A screen score may have taken weeks or months to record, but live orchestras will usually have just two or three rehearsals before opening night.
It's maybe even a minor miracle that we get through to the end of the film all together synchronized- Justin Freer, CineConcerts
"There's a bit of magic between the orchestra and conductor that has to happen to get through it," admitted Justin Freer, co-founder of CineConcerts, the group behind the TSO's recent presentation of Harry Potter & The Philosopher's Stone.
"It's maybe even a minor miracle that we get through to the end of the film all together synchronized. It's quite a feat for an orchestra to be on top of every beat for nearly a three-hour period," Freer said, just before hitting a steakhouse to ingest the 3,000 calories a day he requires to keep up with each fast-paced performance.
"When Harry Potter and Voldemort come together for the first time in the mirror scene, there are so many elements kind of colliding: tempo elements, harmonic elements, melodic elements, dramatic elements that come from the orchestration. And when all of these collide, it's really a challenge to keep everything together, but it's some of the most beautiful material that [composer John Williams] wrote for the film."
Modern Mozarts
Film and TV music might once have been considered the "poor idiot cousin of classical music," but that notion has changed in the past 10-15 years, said Canadian composer Mychael Danna.
Onscreen music can be equal to Bach writing for the church or Handel writing for the stage, he said. The goal — then and now — is to entertain and enlighten the audience.

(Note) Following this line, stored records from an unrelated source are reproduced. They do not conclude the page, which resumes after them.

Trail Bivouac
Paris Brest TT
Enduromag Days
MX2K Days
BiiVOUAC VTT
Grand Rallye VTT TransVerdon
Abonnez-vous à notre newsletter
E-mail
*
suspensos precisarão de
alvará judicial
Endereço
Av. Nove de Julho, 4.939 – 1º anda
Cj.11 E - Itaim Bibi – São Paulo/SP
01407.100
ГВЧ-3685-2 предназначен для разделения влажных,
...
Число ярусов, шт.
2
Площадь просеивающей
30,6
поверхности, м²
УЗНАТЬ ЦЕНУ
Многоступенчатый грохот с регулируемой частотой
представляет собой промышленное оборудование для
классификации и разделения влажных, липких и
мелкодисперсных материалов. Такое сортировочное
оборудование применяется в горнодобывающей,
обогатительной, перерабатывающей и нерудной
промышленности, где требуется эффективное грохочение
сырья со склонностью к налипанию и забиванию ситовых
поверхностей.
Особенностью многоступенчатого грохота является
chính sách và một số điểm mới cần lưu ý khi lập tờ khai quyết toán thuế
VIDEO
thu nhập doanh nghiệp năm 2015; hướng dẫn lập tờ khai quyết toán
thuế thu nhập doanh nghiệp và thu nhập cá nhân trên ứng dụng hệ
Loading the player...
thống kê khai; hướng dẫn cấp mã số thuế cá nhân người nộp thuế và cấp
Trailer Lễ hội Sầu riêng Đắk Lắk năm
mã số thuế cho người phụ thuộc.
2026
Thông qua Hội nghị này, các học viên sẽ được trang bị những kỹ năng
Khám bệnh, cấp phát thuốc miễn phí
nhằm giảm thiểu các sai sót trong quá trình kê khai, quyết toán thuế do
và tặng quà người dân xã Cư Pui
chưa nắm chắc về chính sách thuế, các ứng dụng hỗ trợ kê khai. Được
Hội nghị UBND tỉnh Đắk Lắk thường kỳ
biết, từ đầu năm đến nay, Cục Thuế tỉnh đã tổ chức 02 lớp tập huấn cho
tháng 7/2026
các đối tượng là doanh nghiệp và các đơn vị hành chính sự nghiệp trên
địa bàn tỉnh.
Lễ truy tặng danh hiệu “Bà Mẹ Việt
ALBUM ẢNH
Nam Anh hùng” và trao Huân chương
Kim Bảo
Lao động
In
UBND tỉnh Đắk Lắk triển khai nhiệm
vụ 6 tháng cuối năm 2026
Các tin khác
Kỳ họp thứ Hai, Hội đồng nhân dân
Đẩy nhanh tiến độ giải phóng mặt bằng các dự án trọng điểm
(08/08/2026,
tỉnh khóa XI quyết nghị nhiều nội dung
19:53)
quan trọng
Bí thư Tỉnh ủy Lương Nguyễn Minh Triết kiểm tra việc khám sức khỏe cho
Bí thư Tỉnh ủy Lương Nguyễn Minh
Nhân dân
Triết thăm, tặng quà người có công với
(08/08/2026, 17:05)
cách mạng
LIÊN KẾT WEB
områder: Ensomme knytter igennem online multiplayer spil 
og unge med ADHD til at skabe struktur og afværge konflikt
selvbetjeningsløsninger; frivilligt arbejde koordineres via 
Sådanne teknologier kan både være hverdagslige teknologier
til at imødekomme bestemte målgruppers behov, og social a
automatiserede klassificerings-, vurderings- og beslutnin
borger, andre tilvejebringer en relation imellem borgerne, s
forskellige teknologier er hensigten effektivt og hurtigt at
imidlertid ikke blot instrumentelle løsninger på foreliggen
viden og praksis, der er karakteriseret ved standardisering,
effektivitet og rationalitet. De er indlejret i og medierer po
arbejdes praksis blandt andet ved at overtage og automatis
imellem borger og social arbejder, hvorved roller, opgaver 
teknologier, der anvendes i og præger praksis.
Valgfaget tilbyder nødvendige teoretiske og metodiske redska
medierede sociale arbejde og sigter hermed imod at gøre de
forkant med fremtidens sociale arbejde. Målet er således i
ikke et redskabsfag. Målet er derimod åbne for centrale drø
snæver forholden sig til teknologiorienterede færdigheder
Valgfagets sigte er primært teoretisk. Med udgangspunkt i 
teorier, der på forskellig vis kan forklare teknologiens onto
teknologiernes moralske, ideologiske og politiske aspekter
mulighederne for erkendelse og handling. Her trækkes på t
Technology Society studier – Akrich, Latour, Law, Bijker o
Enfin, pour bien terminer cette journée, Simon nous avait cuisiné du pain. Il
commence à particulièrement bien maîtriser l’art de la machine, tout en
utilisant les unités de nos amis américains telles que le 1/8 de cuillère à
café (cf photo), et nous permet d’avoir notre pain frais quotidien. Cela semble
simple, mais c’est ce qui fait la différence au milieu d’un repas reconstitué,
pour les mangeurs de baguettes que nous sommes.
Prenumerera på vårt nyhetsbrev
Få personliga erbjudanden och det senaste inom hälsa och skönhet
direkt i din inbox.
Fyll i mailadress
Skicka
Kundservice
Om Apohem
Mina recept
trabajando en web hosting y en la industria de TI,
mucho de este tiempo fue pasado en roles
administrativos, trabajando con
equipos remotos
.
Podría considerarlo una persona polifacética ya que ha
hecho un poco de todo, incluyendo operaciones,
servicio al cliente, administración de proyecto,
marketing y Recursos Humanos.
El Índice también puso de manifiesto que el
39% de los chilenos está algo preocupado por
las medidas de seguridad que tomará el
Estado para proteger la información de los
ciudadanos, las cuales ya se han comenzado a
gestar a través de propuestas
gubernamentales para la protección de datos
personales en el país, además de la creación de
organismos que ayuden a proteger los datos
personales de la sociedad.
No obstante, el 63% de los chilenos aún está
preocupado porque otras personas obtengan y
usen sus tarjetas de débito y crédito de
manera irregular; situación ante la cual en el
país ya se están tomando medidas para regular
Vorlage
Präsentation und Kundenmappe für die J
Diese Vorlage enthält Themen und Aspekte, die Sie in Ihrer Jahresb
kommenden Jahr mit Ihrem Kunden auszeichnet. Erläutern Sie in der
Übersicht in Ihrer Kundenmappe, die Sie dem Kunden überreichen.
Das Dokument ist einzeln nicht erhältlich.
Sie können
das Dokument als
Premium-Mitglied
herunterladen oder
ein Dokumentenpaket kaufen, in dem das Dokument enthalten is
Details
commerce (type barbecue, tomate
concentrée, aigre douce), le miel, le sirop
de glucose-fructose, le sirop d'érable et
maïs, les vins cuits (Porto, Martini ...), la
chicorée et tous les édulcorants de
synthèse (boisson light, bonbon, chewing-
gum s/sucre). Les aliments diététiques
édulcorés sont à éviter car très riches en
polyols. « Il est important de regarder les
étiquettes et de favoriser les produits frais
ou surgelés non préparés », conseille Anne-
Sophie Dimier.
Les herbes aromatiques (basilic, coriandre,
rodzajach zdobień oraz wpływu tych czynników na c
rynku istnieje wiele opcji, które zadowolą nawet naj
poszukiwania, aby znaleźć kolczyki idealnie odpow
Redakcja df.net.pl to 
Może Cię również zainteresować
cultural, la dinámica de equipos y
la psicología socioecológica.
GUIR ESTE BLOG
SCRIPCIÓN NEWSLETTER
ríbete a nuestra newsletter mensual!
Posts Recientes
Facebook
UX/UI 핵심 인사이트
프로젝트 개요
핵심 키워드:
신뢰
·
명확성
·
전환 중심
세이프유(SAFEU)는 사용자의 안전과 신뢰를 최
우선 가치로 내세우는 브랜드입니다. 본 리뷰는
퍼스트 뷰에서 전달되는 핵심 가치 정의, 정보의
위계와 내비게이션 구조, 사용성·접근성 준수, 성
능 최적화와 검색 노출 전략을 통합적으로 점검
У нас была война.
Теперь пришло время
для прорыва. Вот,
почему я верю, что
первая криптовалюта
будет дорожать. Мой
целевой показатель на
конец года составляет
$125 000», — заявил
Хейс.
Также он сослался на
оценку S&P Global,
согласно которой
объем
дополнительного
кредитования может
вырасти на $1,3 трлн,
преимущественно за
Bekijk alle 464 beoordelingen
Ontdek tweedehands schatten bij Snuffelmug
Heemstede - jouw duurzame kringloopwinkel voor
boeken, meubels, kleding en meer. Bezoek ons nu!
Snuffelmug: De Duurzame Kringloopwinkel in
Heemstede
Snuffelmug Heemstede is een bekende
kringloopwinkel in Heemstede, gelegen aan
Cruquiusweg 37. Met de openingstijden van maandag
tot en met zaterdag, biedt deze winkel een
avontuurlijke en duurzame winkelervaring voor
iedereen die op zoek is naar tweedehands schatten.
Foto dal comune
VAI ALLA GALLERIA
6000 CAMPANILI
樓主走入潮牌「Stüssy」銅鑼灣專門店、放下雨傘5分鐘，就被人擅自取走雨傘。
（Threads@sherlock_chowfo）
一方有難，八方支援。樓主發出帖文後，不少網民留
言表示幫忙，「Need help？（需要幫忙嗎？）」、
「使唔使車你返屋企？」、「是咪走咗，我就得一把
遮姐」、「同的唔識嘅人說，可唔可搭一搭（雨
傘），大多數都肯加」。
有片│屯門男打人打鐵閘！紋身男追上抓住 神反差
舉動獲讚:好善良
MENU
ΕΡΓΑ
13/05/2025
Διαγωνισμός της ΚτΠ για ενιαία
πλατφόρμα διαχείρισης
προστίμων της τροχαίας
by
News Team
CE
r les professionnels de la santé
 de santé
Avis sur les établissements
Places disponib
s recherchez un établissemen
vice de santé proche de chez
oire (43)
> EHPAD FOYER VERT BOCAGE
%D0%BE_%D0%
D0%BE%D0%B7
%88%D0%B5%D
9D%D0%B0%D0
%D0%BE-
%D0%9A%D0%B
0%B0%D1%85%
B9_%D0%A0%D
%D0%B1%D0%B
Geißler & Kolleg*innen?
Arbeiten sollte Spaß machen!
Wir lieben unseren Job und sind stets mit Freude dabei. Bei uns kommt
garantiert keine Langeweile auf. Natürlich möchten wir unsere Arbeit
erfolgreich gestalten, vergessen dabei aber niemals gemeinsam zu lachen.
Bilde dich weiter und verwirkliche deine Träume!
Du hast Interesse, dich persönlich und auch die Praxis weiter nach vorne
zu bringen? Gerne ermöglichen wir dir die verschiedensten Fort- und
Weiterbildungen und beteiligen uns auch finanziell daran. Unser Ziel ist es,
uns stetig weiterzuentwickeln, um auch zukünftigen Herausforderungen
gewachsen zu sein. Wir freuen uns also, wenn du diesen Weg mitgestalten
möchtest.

Writing scores for new artistic projects today, Danna said he feels a kinship with composers he's long respected, like Mozart and Beethoven.
"This is the same thing that they did 200 years ago," he said. "It's a really cool feeling to be part of that line."
Many symphony musicians have revealed to him that it was Star Wars, or some other memorable movie score, that first whetted their appetite for instrumental and orchestral music.
"Having film music being the entry point for people into orchestral music is fantastic because it's something that is removed from the snobbery… the archaic feeling of [classical music]," said Danna, whose screen scores range from TV's upcoming Alias Grace to movies as diverse as Moneyball, Ararat, The Good Dinosaur, Little Miss Sunshine and Life of Pi, for which he won an Oscar.
"It's the sign of a living culture, as opposed to something that's in a museum or in an academic setting…Orchestral music is very much alive."